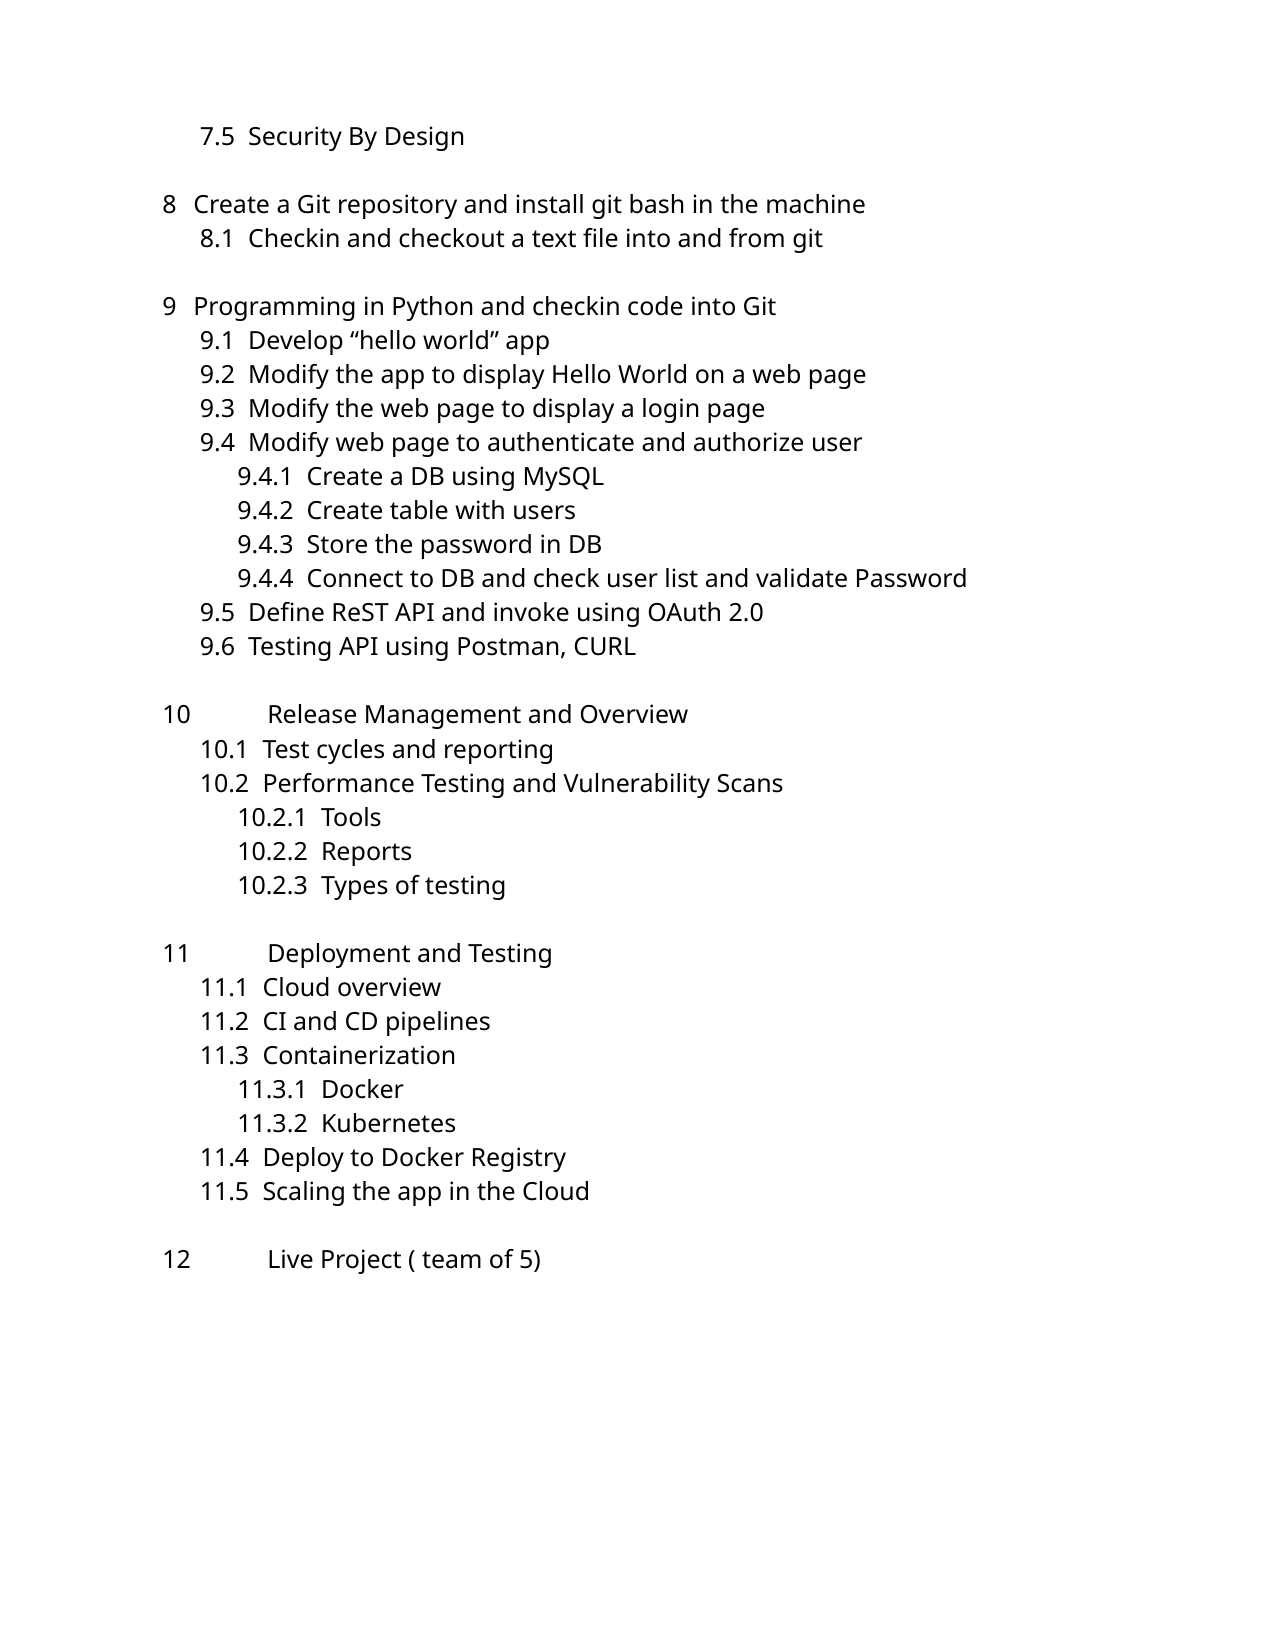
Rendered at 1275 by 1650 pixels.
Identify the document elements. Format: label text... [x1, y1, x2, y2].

list Scaling the app in the Cloud [193, 1174, 1157, 1208]
list Store the password in DB [231, 527, 1157, 561]
list Test cycles and reporting [193, 731, 1157, 765]
list Performance Testing and Vulnerability Scans [193, 765, 1157, 799]
list Types of testing [231, 867, 1157, 902]
list Connect to DB and check user list and validate Password [231, 561, 1157, 595]
list Docker [231, 1072, 1157, 1106]
list CI and CD pipelines [193, 1004, 1157, 1038]
list Modify web page to authenticate and authorize user [193, 425, 1157, 459]
list Checkin and checkout a text file into and from git [193, 220, 1157, 254]
list Deploy to Docker Registry [193, 1140, 1157, 1174]
list Create a Git repository and install git bash in the machine [156, 186, 1157, 220]
list Testing API using Postman, CURL [193, 629, 1157, 663]
list Cloud overview [193, 970, 1157, 1004]
list Security By Design [193, 118, 1157, 152]
list Programming in Python and checkin code into Git [156, 288, 1157, 322]
list Develop “hello world” app [193, 322, 1157, 357]
list Kubernetes [231, 1106, 1157, 1140]
list Release Management and Overview [156, 697, 1157, 731]
list Modify the app to display Hello World on a web page [193, 357, 1157, 391]
list Create a DB using MySQL [231, 459, 1157, 493]
list Reports [231, 833, 1157, 867]
list Containerization [193, 1038, 1157, 1072]
list Live Project ( team of 5) [156, 1242, 1157, 1276]
list Create table with users [231, 493, 1157, 527]
list Tools [231, 799, 1157, 833]
list Modify the web page to display a login page [193, 391, 1157, 425]
list Deployment and Testing [156, 936, 1157, 970]
list Define ReST API and invoke using OAuth 2.0 [193, 595, 1157, 629]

###

■ Your task:
Extract every line of the records above verbatim, leaving out the pictures.

■ Solved exercise:
Rendered at 1275 by 1650 pixels.
Identify the document elements. Format: label text... [x1, y1, x2, y2].

list Scaling the app in the Cloud [193, 1174, 1157, 1208]
list Store the password in DB [231, 527, 1157, 561]
list Test cycles and reporting [193, 731, 1157, 765]
list Performance Testing and Vulnerability Scans [193, 765, 1157, 799]
list Types of testing [231, 867, 1157, 902]
list Connect to DB and check user list and validate Password [231, 561, 1157, 595]
list Docker [231, 1072, 1157, 1106]
list CI and CD pipelines [193, 1004, 1157, 1038]
list Modify web page to authenticate and authorize user [193, 425, 1157, 459]
list Checkin and checkout a text file into and from git [193, 220, 1157, 254]
list Deploy to Docker Registry [193, 1140, 1157, 1174]
list Create a Git repository and install git bash in the machine [156, 186, 1157, 220]
list Testing API using Postman, CURL [193, 629, 1157, 663]
list Cloud overview [193, 970, 1157, 1004]
list Security By Design [193, 118, 1157, 152]
list Programming in Python and checkin code into Git [156, 288, 1157, 322]
list Develop “hello world” app [193, 322, 1157, 357]
list Kubernetes [231, 1106, 1157, 1140]
list Release Management and Overview [156, 697, 1157, 731]
list Modify the app to display Hello World on a web page [193, 357, 1157, 391]
list Create a DB using MySQL [231, 459, 1157, 493]
list Reports [231, 833, 1157, 867]
list Containerization [193, 1038, 1157, 1072]
list Live Project ( team of 5) [156, 1242, 1157, 1276]
list Create table with users [231, 493, 1157, 527]
list Tools [231, 799, 1157, 833]
list Modify the web page to display a login page [193, 391, 1157, 425]
list Deployment and Testing [156, 936, 1157, 970]
list Define ReST API and invoke using OAuth 2.0 [193, 595, 1157, 629]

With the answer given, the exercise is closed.